All Ecosystems Go

17 Jul 2008

Last week the Karachi University Centre of Excellence in Marine Biology and Institute of Marine Sciences published a report proposing that a number of sites along the Sindh-Balochistan coast be declared as marine protected areas (MPAs).

In the wake of environmental concerns emerging from recent mangrove case studies, the paper, ‘Conservation and management of biodiversity in Pakistan through the establishment of marine protected areas’, highlights the increasingly urgent need to safeguard existing marine ecosystems. These areas are under constant threat from human activity, pollution and climate change, and the proposal for MPA status would be a preventative measure to sustain such ecosystems and promote species biodiversity.

Many of the suggested sites are wildlife sanctuaries or Ramsar sites—wetlands protected by the Ramsar Convention for the preservation of such ecosystems worldwide—and are home to a great diversity of marine flora and fauna, such as corals, coral reef fish, marine turtles, whales, dolphins and plankton.

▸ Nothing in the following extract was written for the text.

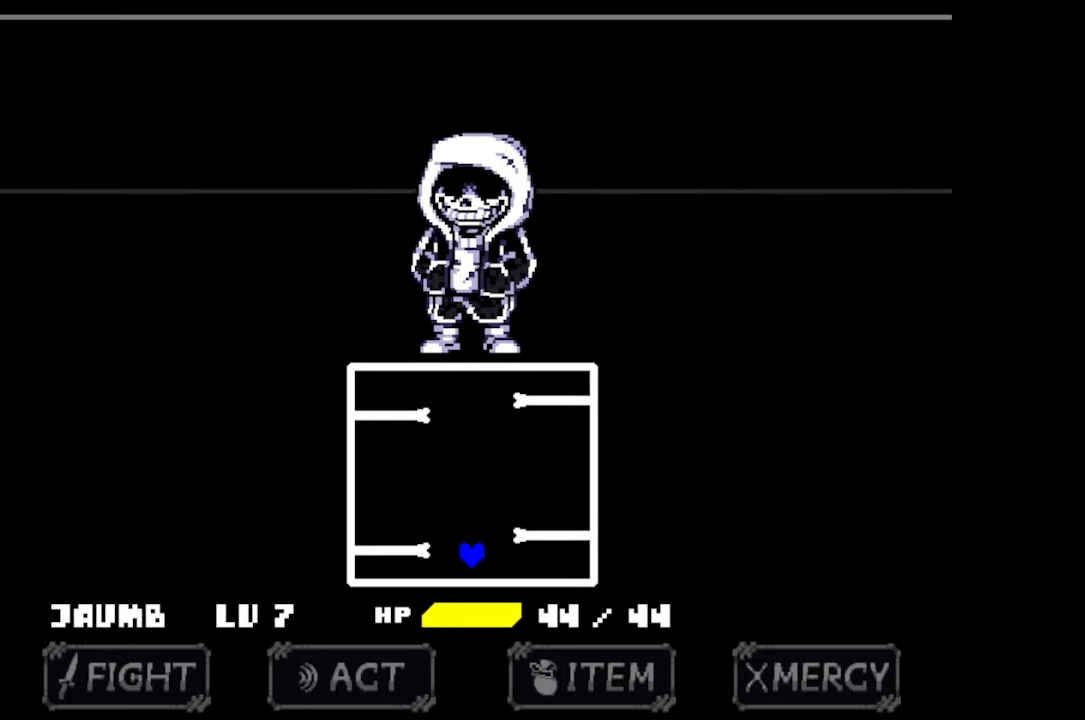
{"keys": [], "mouse": [], "events": [[200, "up", "up"]]}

The selected sites are the Indus delta (Ramsar site and wildlife sanctuary), Sandspit/Hawkesbay (wildlife sanctuary), Buleji, Charna Island, Miani Hor (Ramsar site), Ormara (Ramsar site), Astola Island (Ramsar site) and Jiwani (Ramsar site). The Indus delta is considered to be the most significant of these sites.

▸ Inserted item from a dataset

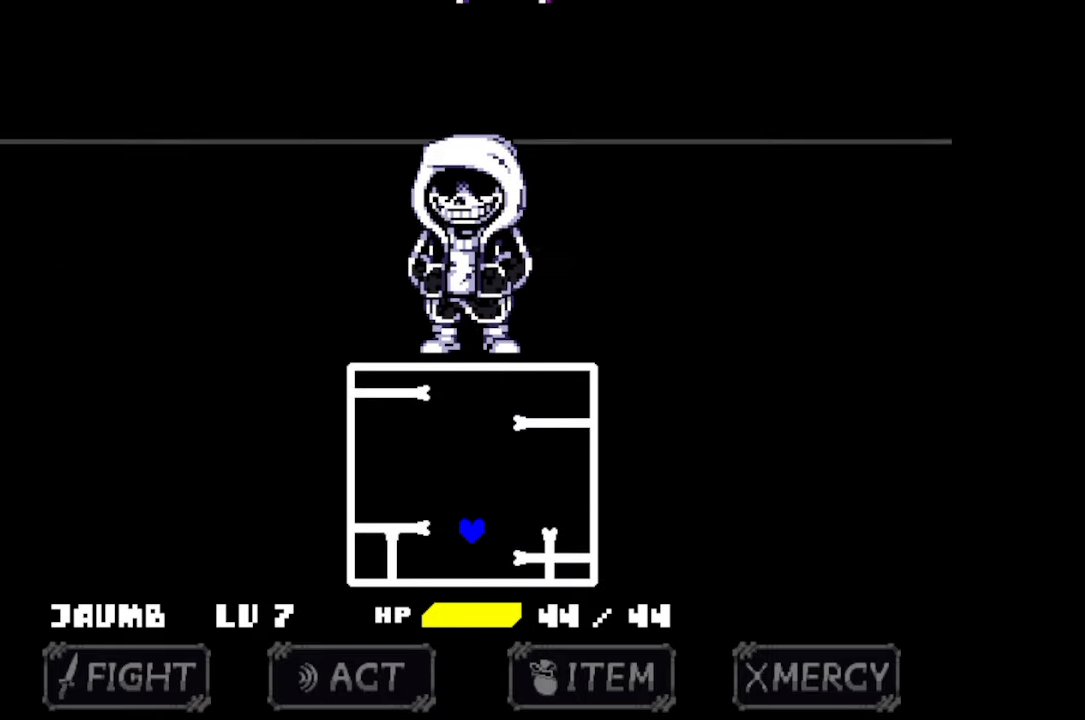
{"keys": [], "mouse": [], "events": []}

The report outlines possible benefits for commercial fishing, stating that, ‘The fact that the creeks are sites for fish and shrimp juvenile development and use of katra net (small mesh net) in this area clears the juvenile population from the creeks, it is required to establish pockets of no-take zones (NTZs) along the Indus delta to provide space for juvenile growth while allowing small fishermen to fish in certain creeks’.



It adds that, ‘Fishery stocks will be enhanced as a result of the MPAs’ establishment by observing regulatory measures and standard fishing practice and by securing potential spawning and breeding grounds. The increase in fish population in NTZs will have a spillover effect on the adjacent areas where fishermen are allowed to fish. Reduction in fishing activity in NTZs will result in the reduction of accidental mortality of humpback dolphins, which are frequently observed in creeks’.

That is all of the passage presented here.